Jan Gabbert von der Scholle 51 schilderte den jahrelangen mühseligen Kampf um den Erhalt des Künstlerhauses in Potsdam West. Er plädierte für die Vergabe von Häusern der Stadt in Erbbaupacht. Nur so wäre es vielen Initiativen der Kreativwirtschaft möglich, wohnortnah und langfristig ihre Projekte in die Tat umzusetzen. Gabbert: „Wir haben jetzt den Klimanotstand ausgerufen. Gleich danach kommt in Potsdam der Raumnotstand!“ Für die Verkehrswende hatte Gabbert ein einfaches Rezept: „Wohnen und Arbeiten an einem Ort.“
Agnes von Matuschka vom Wissenschaftspark empfahl, den „Maßnahmeplan Golm“, der 2015 sogar von der Stadtverordnetenversammlung verabschiedet wurde (ohne jemals finanziell unterlegt worden zu sein) in das Stadtentwicklungskonzept aufzunehmen.
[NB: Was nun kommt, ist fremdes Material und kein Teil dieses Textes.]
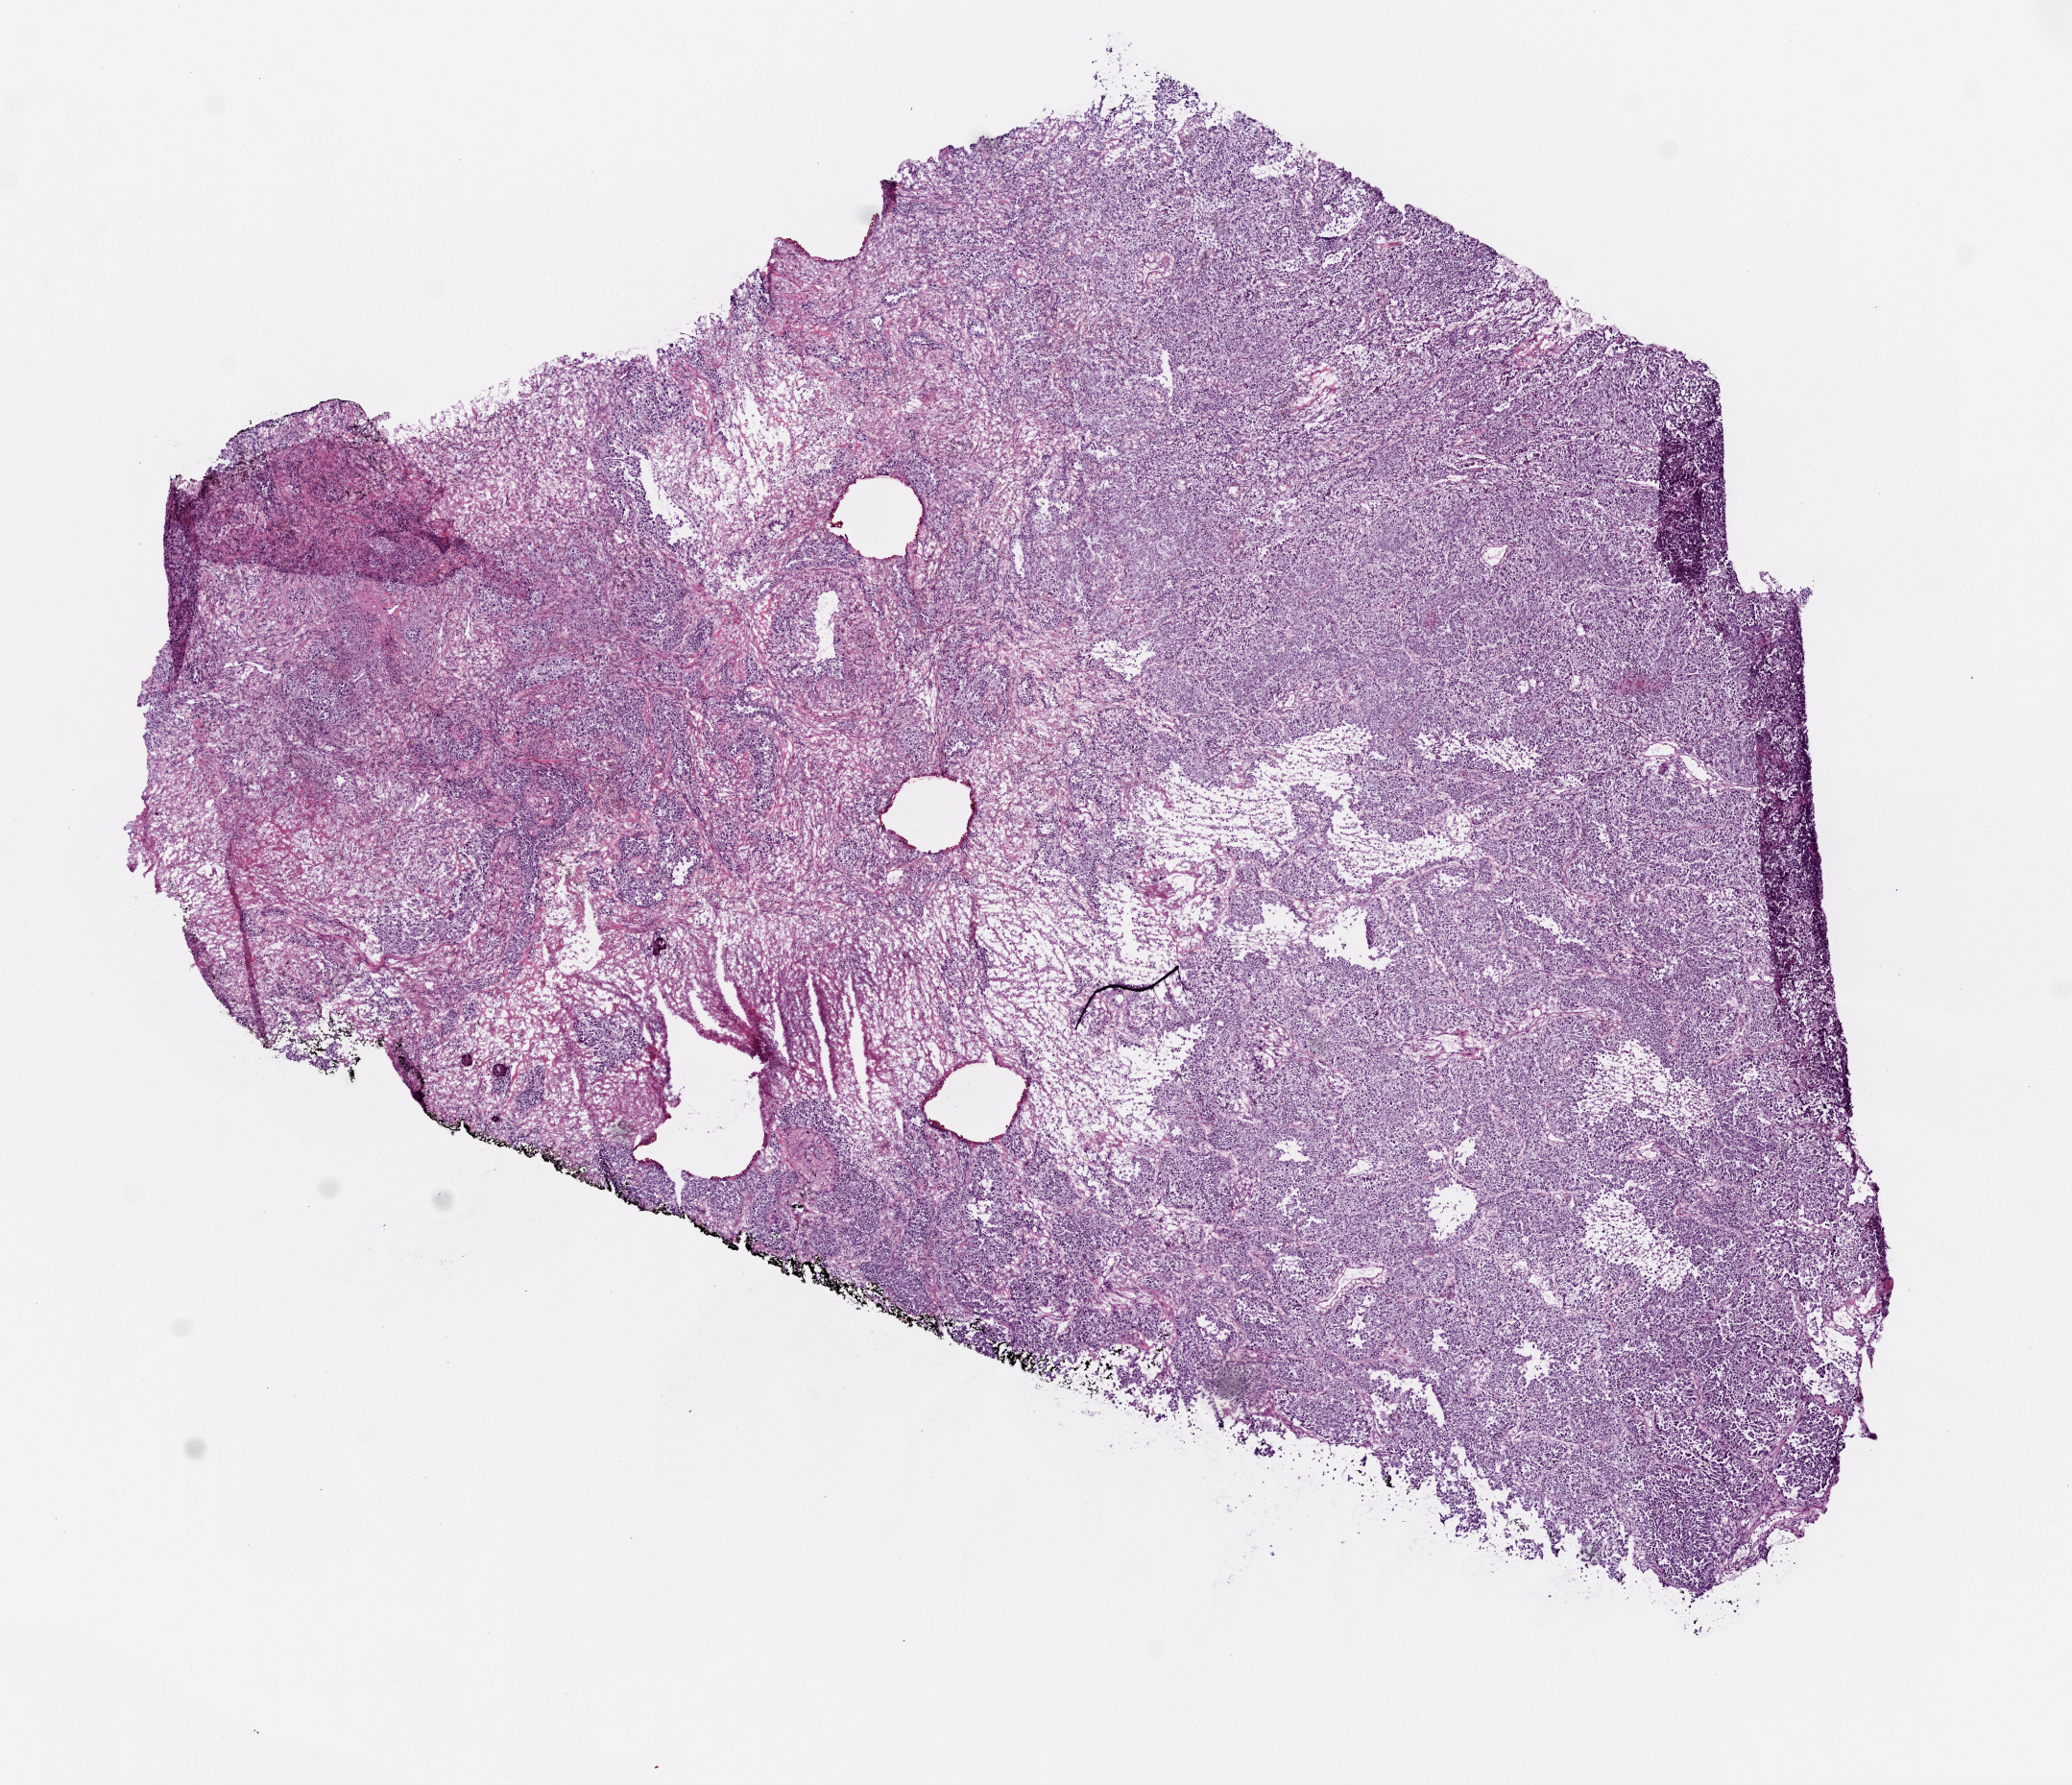
Digitized Hematoxylin and eosin (H&E) stained tissue section (whole slide) — a low-resolution overview of the entire scanned area, about 8.7 x 7.5 mm, frozen section from the top of the tissue portion, sample: primary tumour, lung. Patient: male, age at initial diagnosis 64 years. Composition of this section per pathologist review: tumour cells 9%, tumour nuclei 80%, normal cells 0%, stromal cells 5%, necrosis 5%.
Diagnosis: Adenocarcinoma, NOS. AJCC pathologic stage: IA (7th edition).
Viele Golmer hätten damals an diesem Plan mitgearbeitet, mit der Idee, aus dem zersiedelten Ort ein lebenswertes Golm mit einer lebendigen Ortsmitte zu machen.
Ingo Baumstark vom Projekt „StadtTeilAuto“ möchte das in Potsdam West erfolgreich laufende Teilen von eigenen Autos auch in anderen Stadtteilen etablieren. Für die Zukunft wünscht er sich ganz klar eine autofreie Innenstadt und von der Stadt eine Plattform, die es möglich macht, auch mal ungewöhnliche Projekte anzustoßen, um sie auszuprobieren.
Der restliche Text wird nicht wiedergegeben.